• _WHAT THE EXERCISE ASKS_: Each line below should be retyped exactly, with no pictures.

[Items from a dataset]
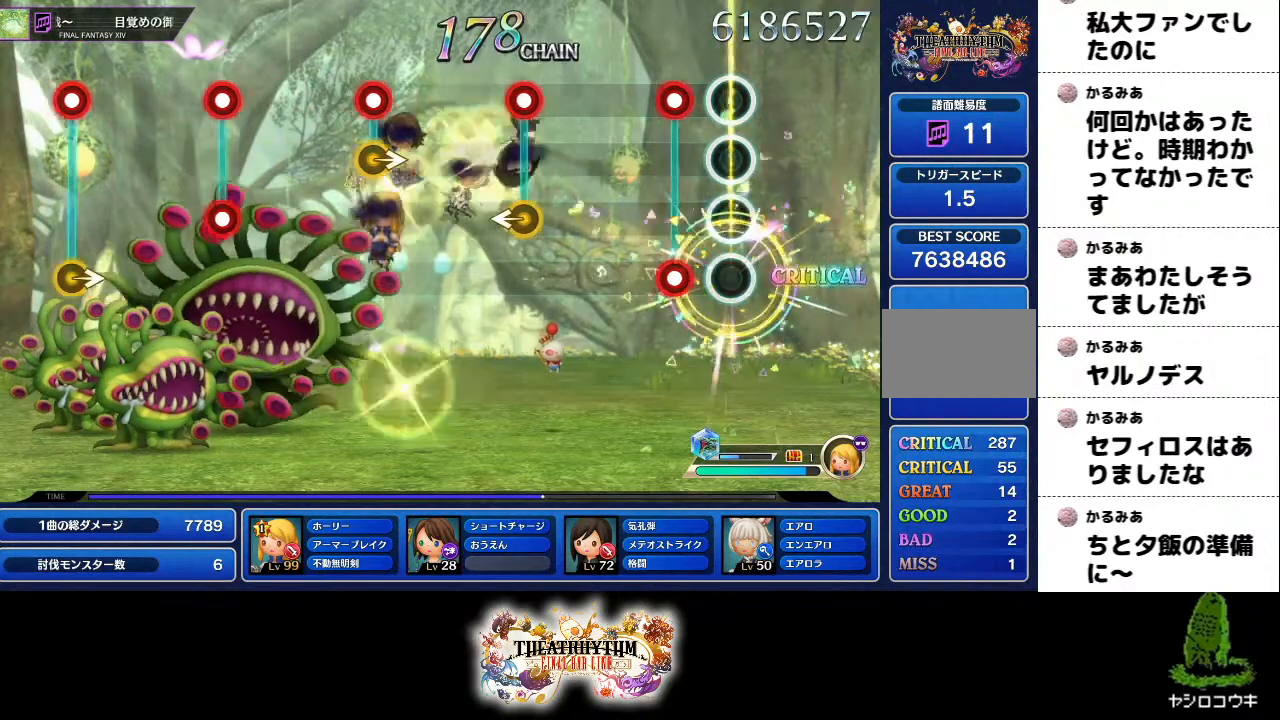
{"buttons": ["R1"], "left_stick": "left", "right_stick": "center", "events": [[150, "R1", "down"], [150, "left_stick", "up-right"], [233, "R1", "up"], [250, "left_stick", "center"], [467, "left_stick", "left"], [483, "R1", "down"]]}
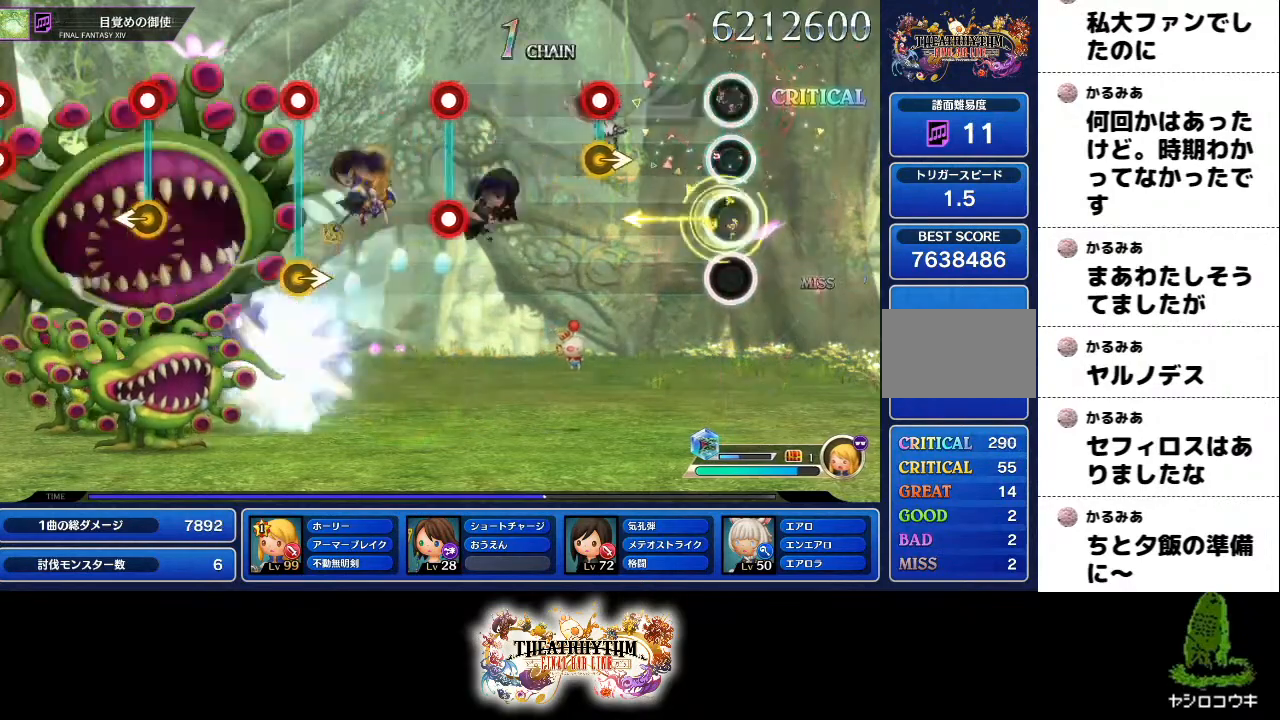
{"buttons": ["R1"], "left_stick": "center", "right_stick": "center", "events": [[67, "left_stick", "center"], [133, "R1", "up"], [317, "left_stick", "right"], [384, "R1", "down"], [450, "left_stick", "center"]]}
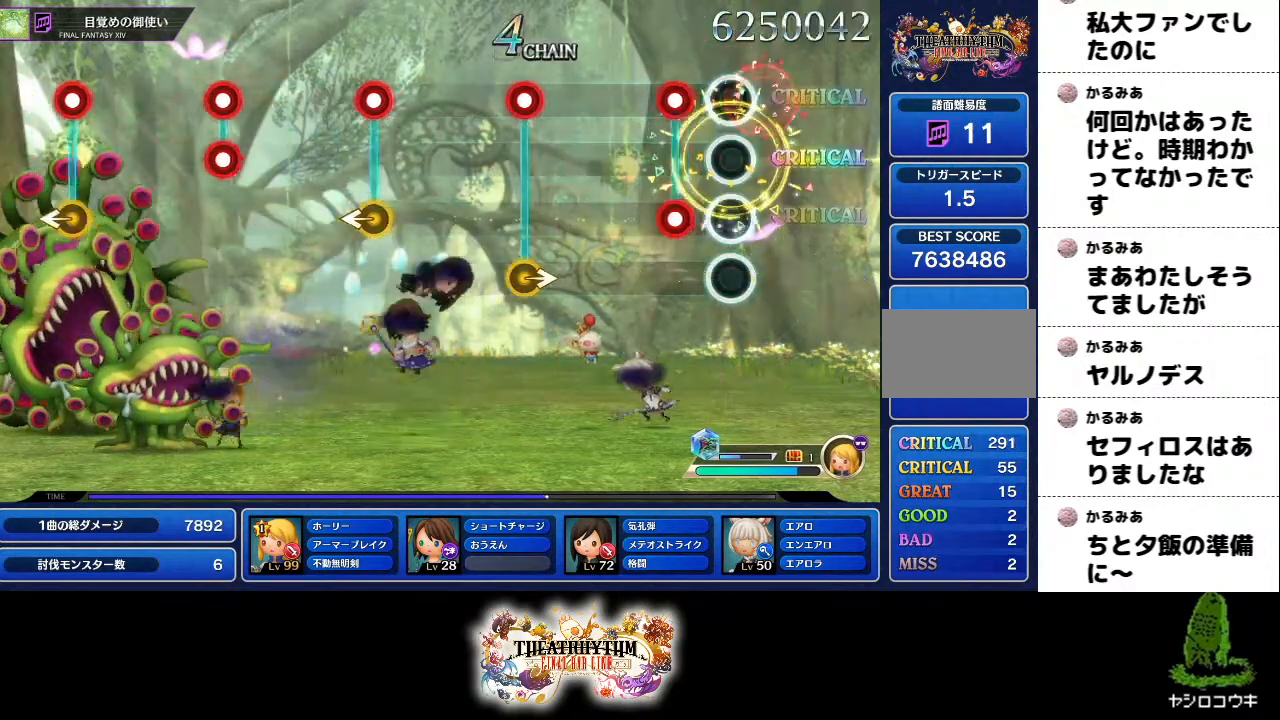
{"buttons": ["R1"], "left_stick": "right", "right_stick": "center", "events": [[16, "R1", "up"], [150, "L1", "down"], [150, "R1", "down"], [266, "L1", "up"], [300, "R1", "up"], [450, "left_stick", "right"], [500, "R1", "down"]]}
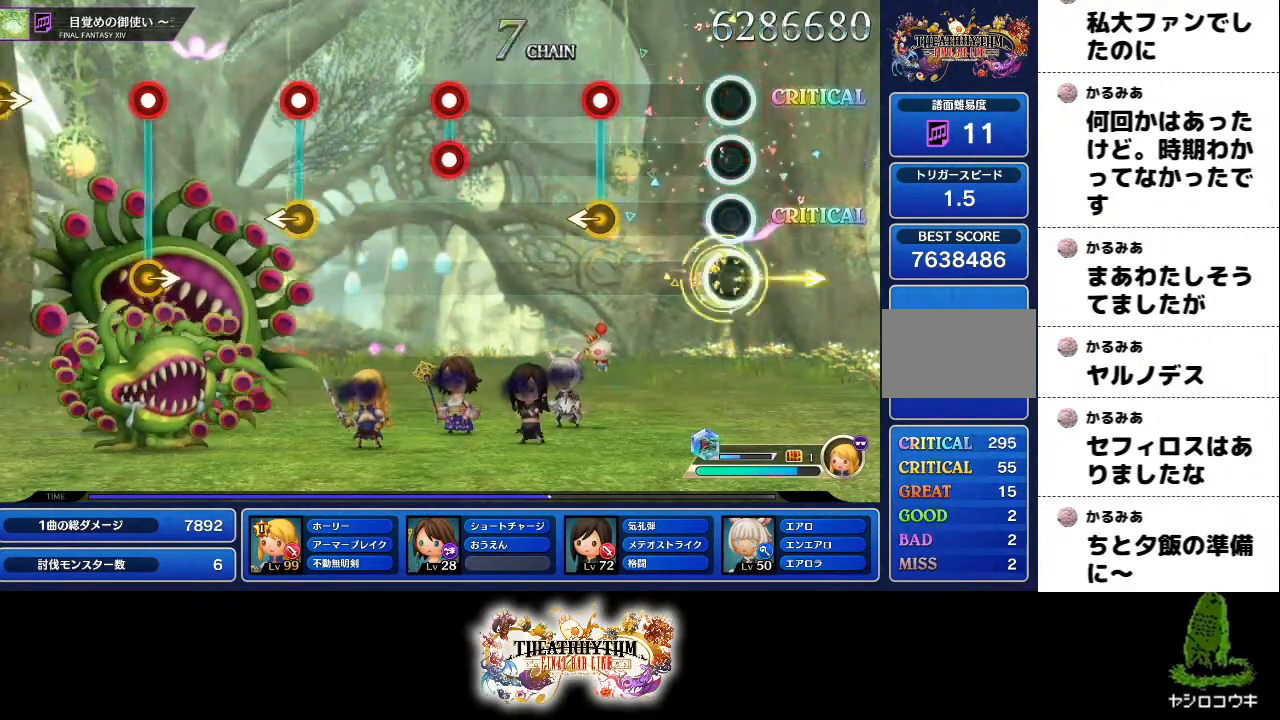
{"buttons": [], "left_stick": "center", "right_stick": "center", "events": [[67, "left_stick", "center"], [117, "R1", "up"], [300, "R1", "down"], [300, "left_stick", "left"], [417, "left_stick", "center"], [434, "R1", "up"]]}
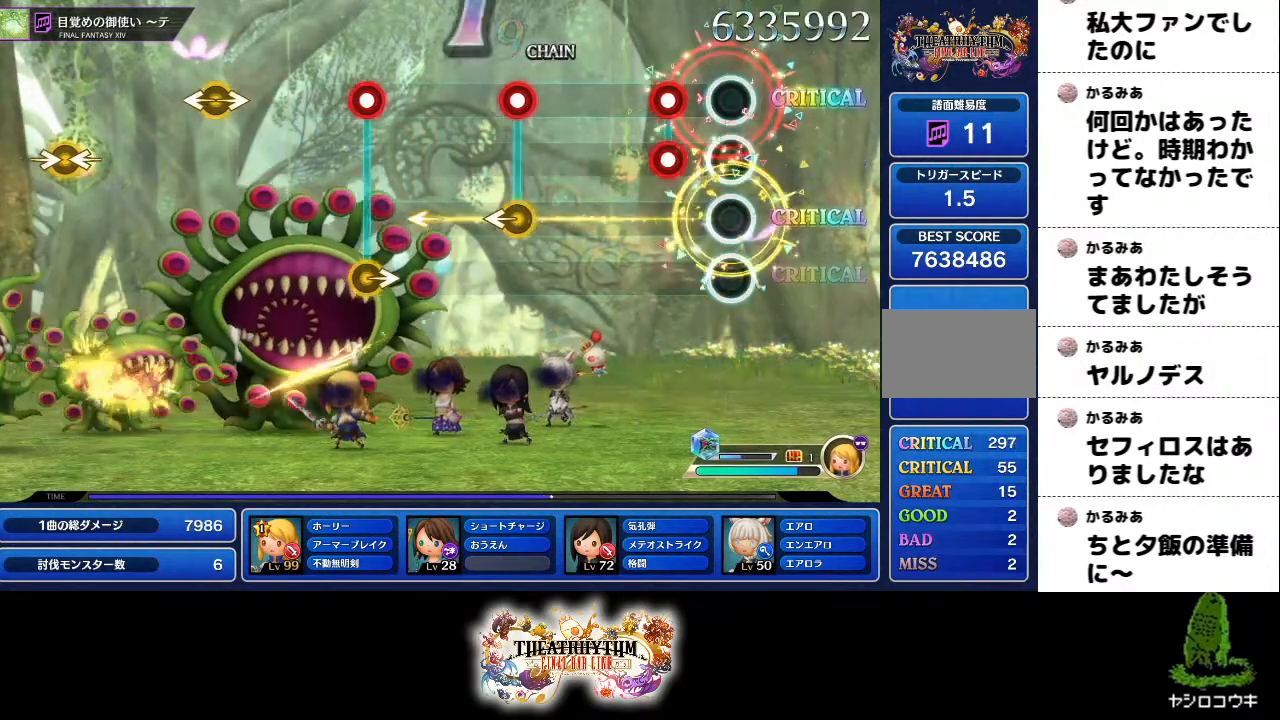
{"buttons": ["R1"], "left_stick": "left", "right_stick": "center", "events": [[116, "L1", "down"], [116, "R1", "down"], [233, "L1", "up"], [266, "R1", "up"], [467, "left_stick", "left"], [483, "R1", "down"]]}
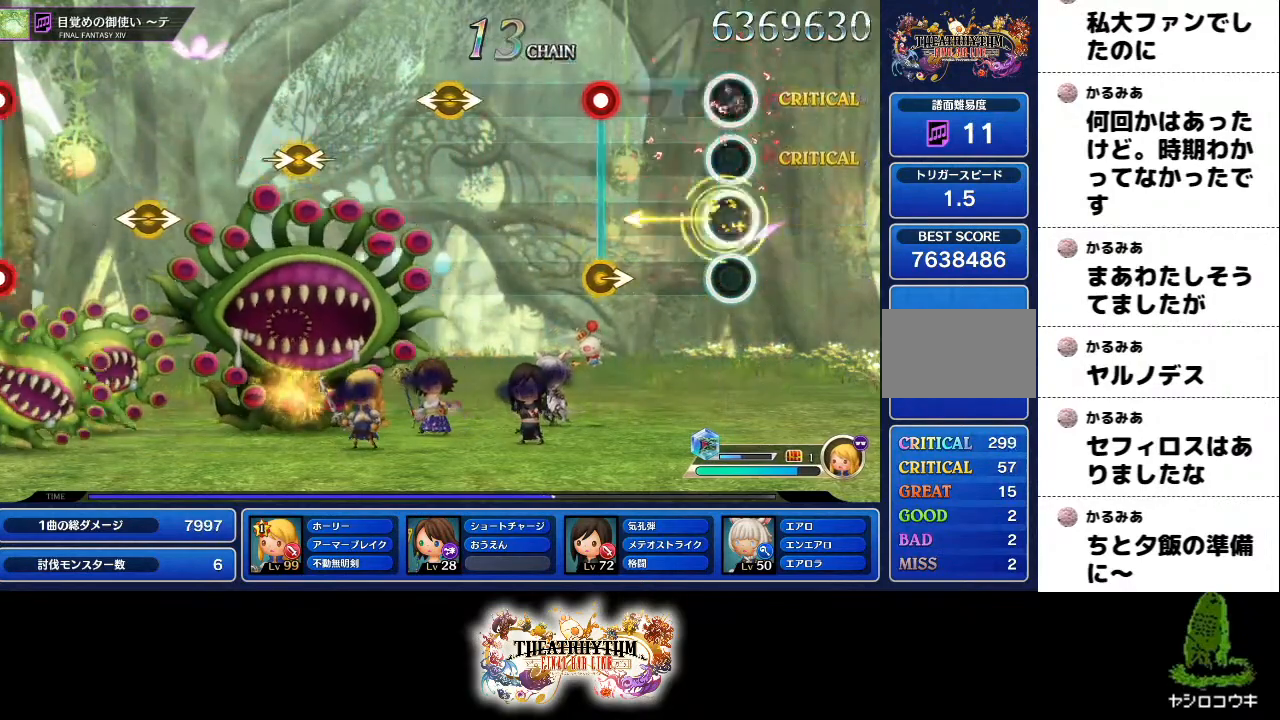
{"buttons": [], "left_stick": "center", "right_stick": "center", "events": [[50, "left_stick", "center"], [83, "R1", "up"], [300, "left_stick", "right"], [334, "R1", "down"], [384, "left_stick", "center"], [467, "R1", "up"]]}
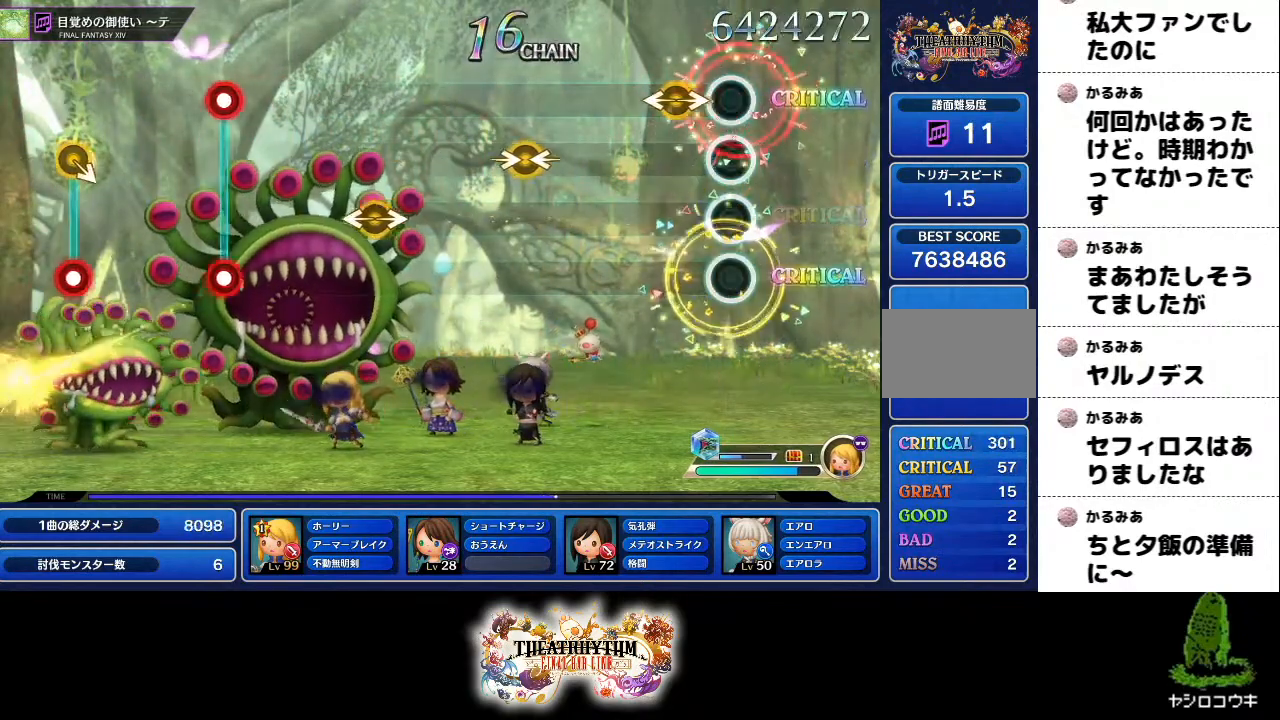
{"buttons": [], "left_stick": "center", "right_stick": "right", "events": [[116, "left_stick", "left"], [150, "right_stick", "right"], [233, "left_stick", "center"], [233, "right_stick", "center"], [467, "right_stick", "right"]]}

• _FINISHED TASK_:
{"buttons": ["R1"], "left_stick": "left", "right_stick": "center", "events": [[150, "R1", "down"], [150, "left_stick", "up-right"], [233, "R1", "up"], [250, "left_stick", "center"], [467, "left_stick", "left"], [483, "R1", "down"]]}
{"buttons": ["R1"], "left_stick": "center", "right_stick": "center", "events": [[67, "left_stick", "center"], [133, "R1", "up"], [317, "left_stick", "right"], [384, "R1", "down"], [450, "left_stick", "center"]]}
{"buttons": ["R1"], "left_stick": "right", "right_stick": "center", "events": [[16, "R1", "up"], [150, "L1", "down"], [150, "R1", "down"], [266, "L1", "up"], [300, "R1", "up"], [450, "left_stick", "right"], [500, "R1", "down"]]}
{"buttons": [], "left_stick": "center", "right_stick": "center", "events": [[67, "left_stick", "center"], [117, "R1", "up"], [300, "R1", "down"], [300, "left_stick", "left"], [417, "left_stick", "center"], [434, "R1", "up"]]}
{"buttons": ["R1"], "left_stick": "left", "right_stick": "center", "events": [[116, "L1", "down"], [116, "R1", "down"], [233, "L1", "up"], [266, "R1", "up"], [467, "left_stick", "left"], [483, "R1", "down"]]}
{"buttons": [], "left_stick": "center", "right_stick": "center", "events": [[50, "left_stick", "center"], [83, "R1", "up"], [300, "left_stick", "right"], [334, "R1", "down"], [384, "left_stick", "center"], [467, "R1", "up"]]}
{"buttons": [], "left_stick": "center", "right_stick": "right", "events": [[116, "left_stick", "left"], [150, "right_stick", "right"], [233, "left_stick", "center"], [233, "right_stick", "center"], [467, "right_stick", "right"]]}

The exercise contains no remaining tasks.